[Data provided — start]
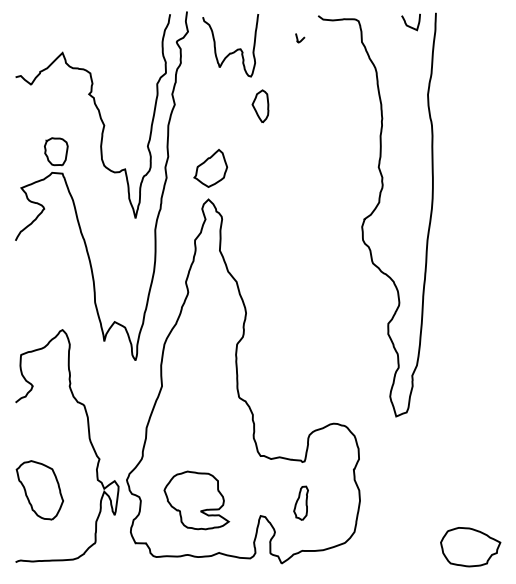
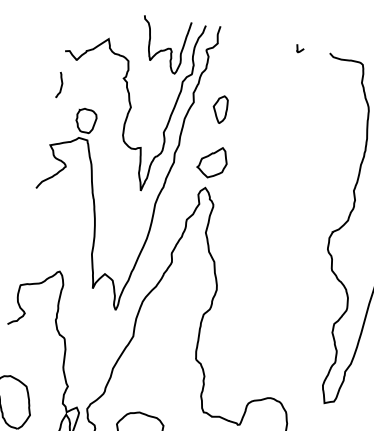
curve: (301, 39) -> (300, 50), moved
curve: (234, 50) -> (165, 48), moved
part: (260, 106) -> (220, 109), moved
curve: (19, 116) -> (61, 84), added

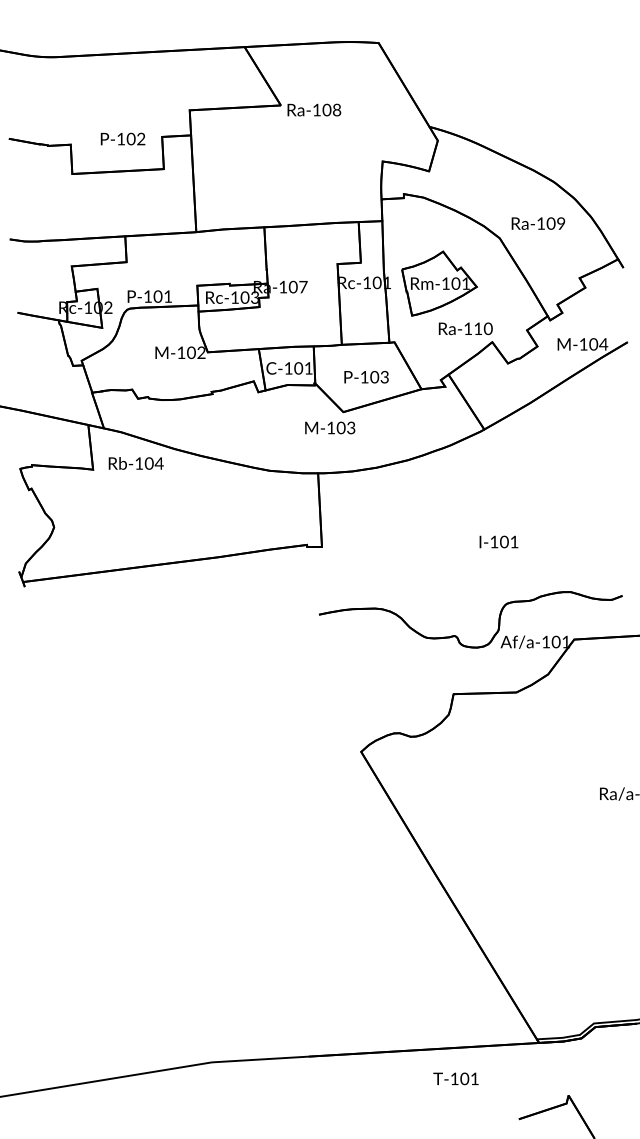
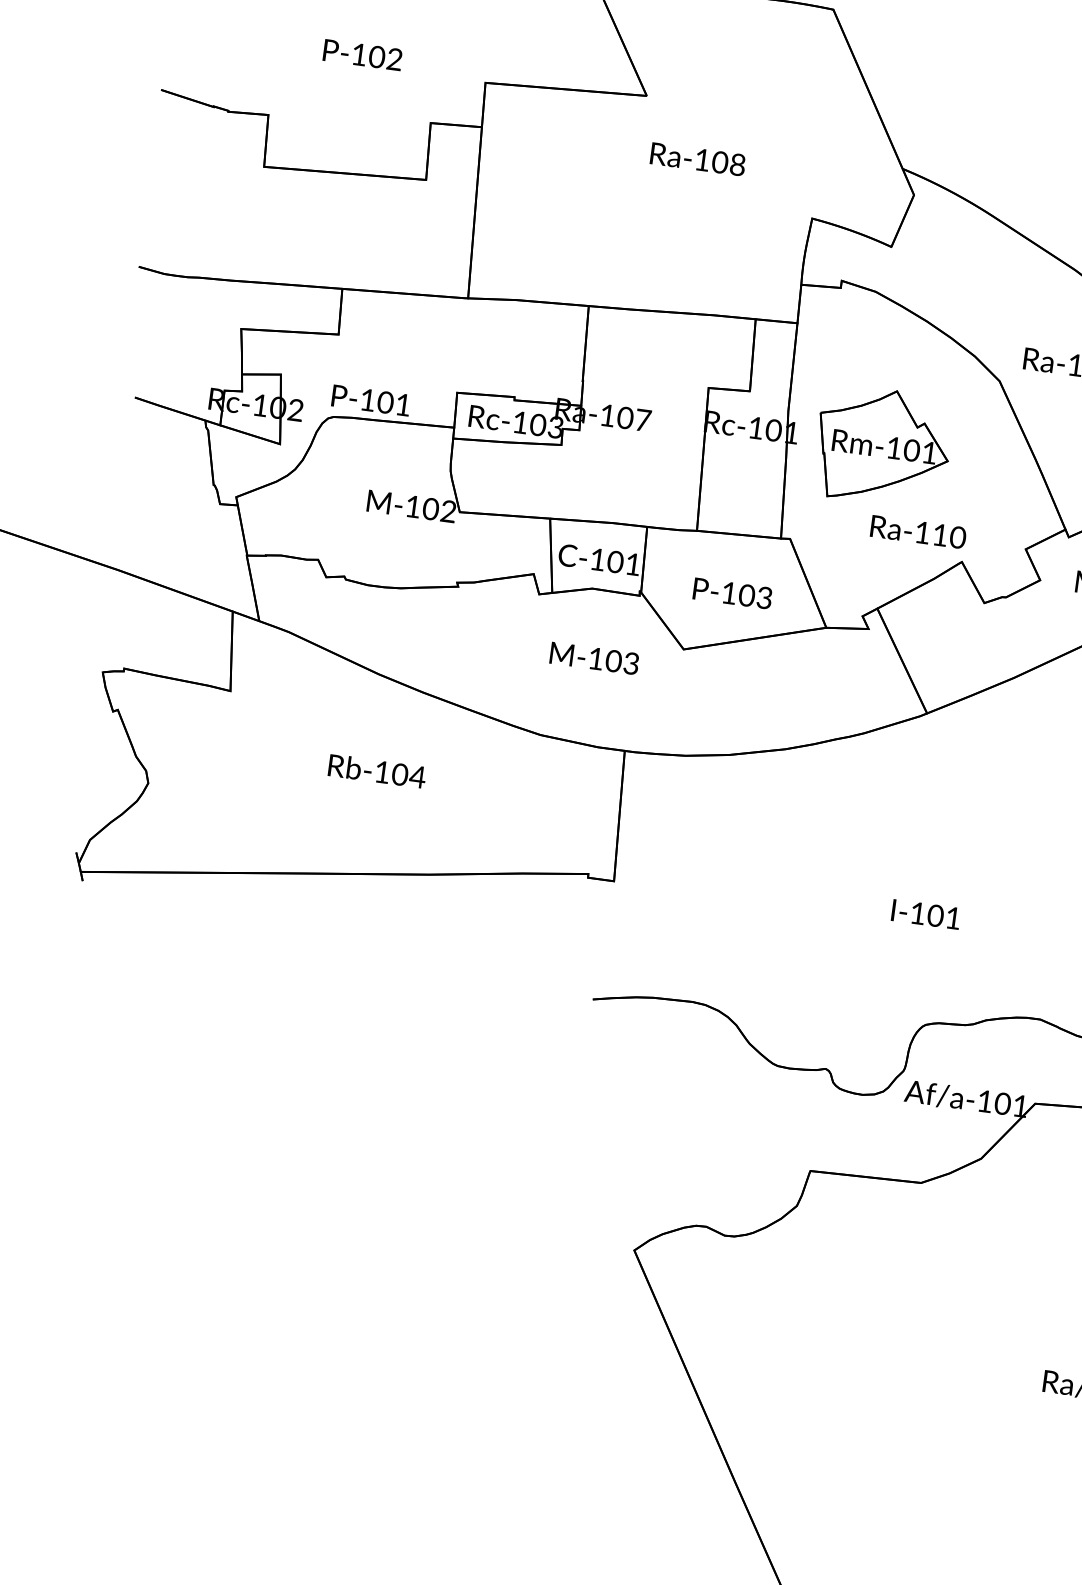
text: (314, 109) -> (698, 158), moved
text: (122, 138) -> (362, 53), moved
text: (330, 427) -> (595, 657), moved
text: (135, 463) -> (375, 771), moved

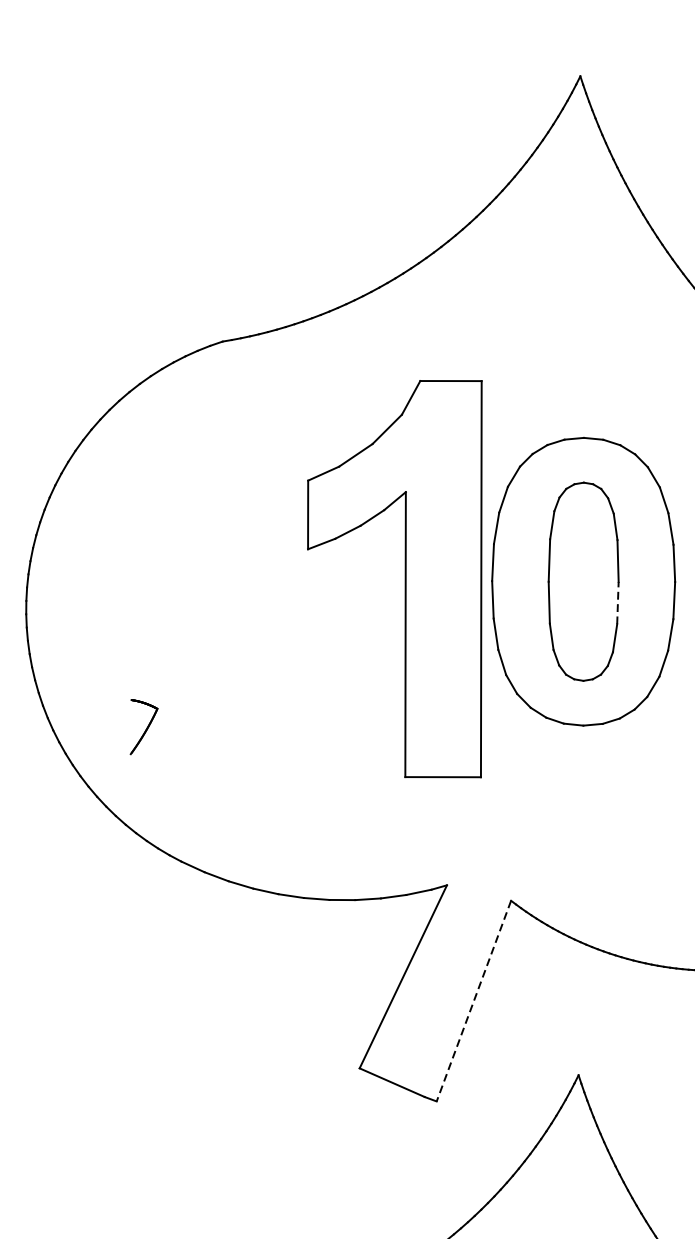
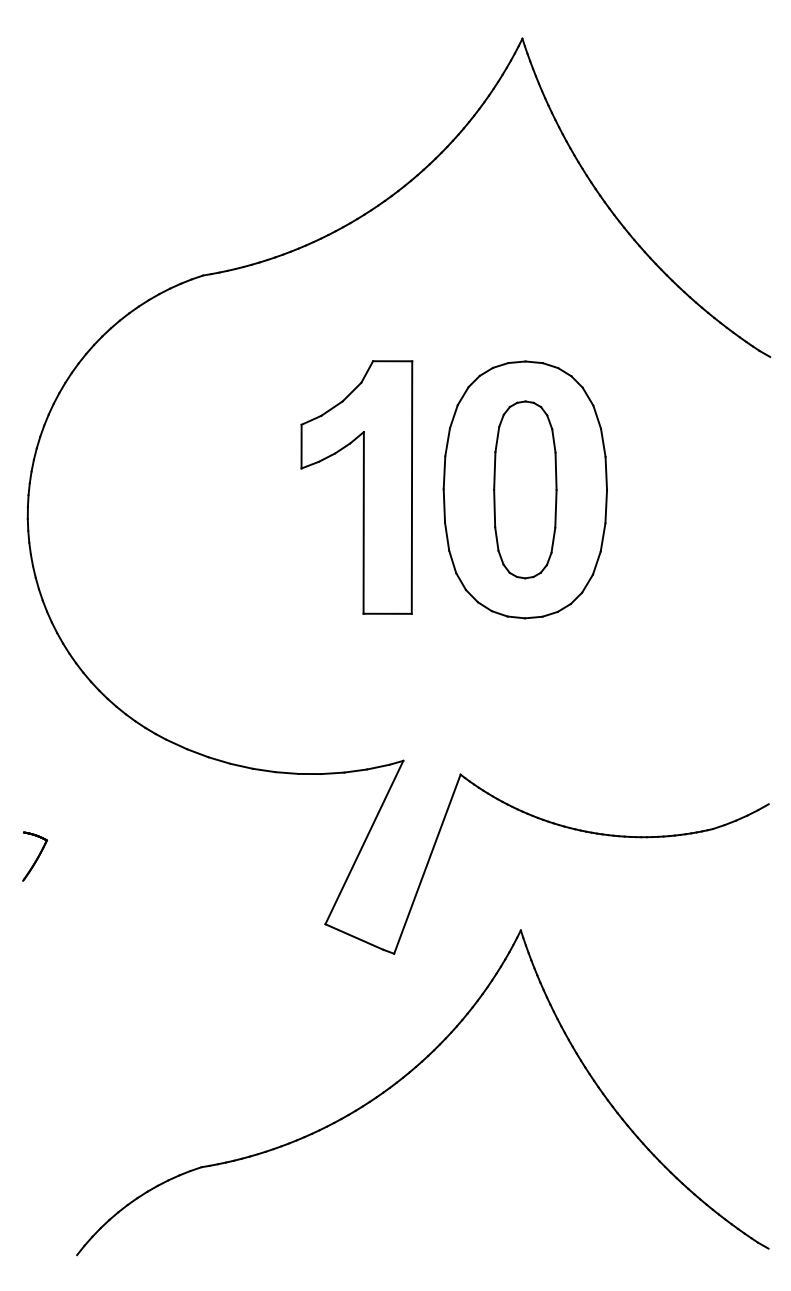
part: (394, 579) -> (356, 487), size x0.71
line: (617, 602) -> (555, 508), dashed -> solid
part: (143, 726) -> (34, 856), moved
line: (474, 1001) -> (427, 864), dashed -> solid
[Data provided — finish]
▶ Your assignment:
For every line above, produce an exact transcription that omits the images.

▶ Written answer:
curve: (301, 39) -> (300, 50), moved
curve: (234, 50) -> (165, 48), moved
part: (260, 106) -> (220, 109), moved
curve: (19, 116) -> (61, 84), added

text: (314, 109) -> (698, 158), moved
text: (122, 138) -> (362, 53), moved
text: (330, 427) -> (595, 657), moved
text: (135, 463) -> (375, 771), moved

part: (394, 579) -> (356, 487), size x0.71
line: (617, 602) -> (555, 508), dashed -> solid
part: (143, 726) -> (34, 856), moved
line: (474, 1001) -> (427, 864), dashed -> solid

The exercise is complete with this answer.